* **Instructions for the task**
Return the text read from each of the following records, line for line and without alteration, omitting the pictures.

* **Entries supplied**
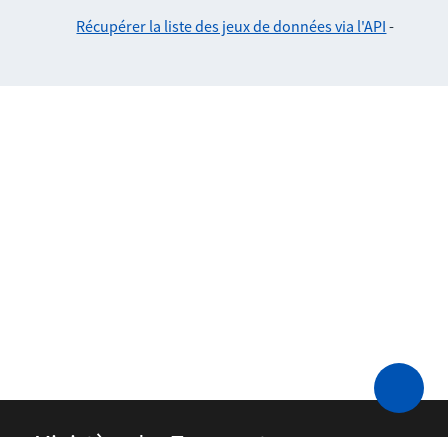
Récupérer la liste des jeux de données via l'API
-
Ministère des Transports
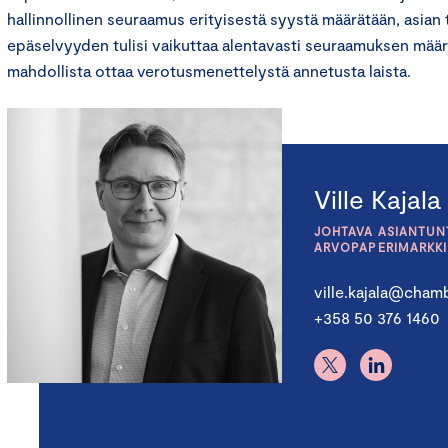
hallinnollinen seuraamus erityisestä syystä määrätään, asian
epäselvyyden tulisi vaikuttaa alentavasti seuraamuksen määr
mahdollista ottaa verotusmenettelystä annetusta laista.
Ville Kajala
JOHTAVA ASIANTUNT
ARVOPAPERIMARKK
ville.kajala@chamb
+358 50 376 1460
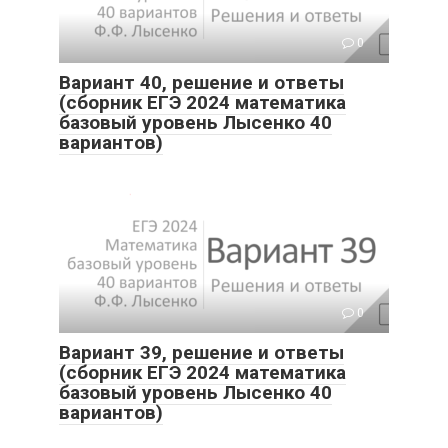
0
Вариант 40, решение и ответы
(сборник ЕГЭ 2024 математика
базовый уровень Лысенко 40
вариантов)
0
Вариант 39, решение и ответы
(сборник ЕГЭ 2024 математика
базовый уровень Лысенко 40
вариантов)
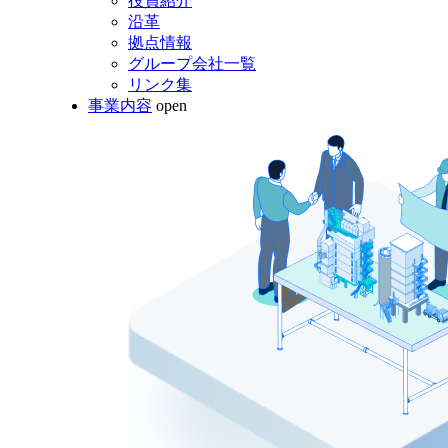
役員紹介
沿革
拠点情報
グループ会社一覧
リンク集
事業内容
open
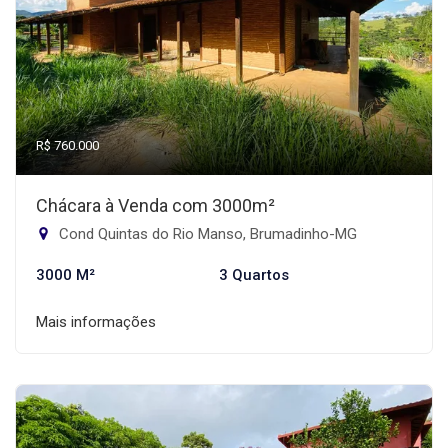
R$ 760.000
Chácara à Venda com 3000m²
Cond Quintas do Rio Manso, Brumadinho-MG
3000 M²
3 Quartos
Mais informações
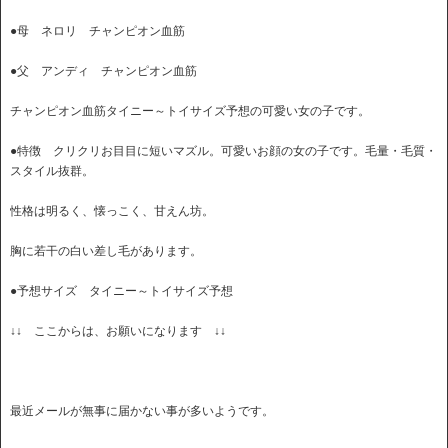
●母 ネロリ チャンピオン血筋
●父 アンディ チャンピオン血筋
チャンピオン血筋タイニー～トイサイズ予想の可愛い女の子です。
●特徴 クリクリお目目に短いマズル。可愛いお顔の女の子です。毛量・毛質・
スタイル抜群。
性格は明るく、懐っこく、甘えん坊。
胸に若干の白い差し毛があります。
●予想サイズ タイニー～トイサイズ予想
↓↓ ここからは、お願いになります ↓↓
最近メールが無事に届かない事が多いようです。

* **Answer space**
Récupérer la liste des jeux de données via l'API
-
Ministère des Transports
hallinnollinen seuraamus erityisestä syystä määrätään, asian
epäselvyyden tulisi vaikuttaa alentavasti seuraamuksen määr
mahdollista ottaa verotusmenettelystä annetusta laista.
Ville Kajala
JOHTAVA ASIANTUNT
ARVOPAPERIMARKK
ville.kajala@chamb
+358 50 376 1460
0
Вариант 40, решение и ответы
(сборник ЕГЭ 2024 математика
базовый уровень Лысенко 40
вариантов)
0
Вариант 39, решение и ответы
(сборник ЕГЭ 2024 математика
базовый уровень Лысенко 40
вариантов)
役員紹介
沿革
拠点情報
グループ会社一覧
リンク集
事業内容
open
R$ 760.000
Chácara à Venda com 3000m²
Cond Quintas do Rio Manso, Brumadinho-MG
3000 M²
3 Quartos
Mais informações
●母 ネロリ チャンピオン血筋
●父 アンディ チャンピオン血筋
チャンピオン血筋タイニー～トイサイズ予想の可愛い女の子です。
●特徴 クリクリお目目に短いマズル。可愛いお顔の女の子です。毛量・毛質・
スタイル抜群。
性格は明るく、懐っこく、甘えん坊。
胸に若干の白い差し毛があります。
●予想サイズ タイニー～トイサイズ予想
↓↓ ここからは、お願いになります ↓↓
最近メールが無事に届かない事が多いようです。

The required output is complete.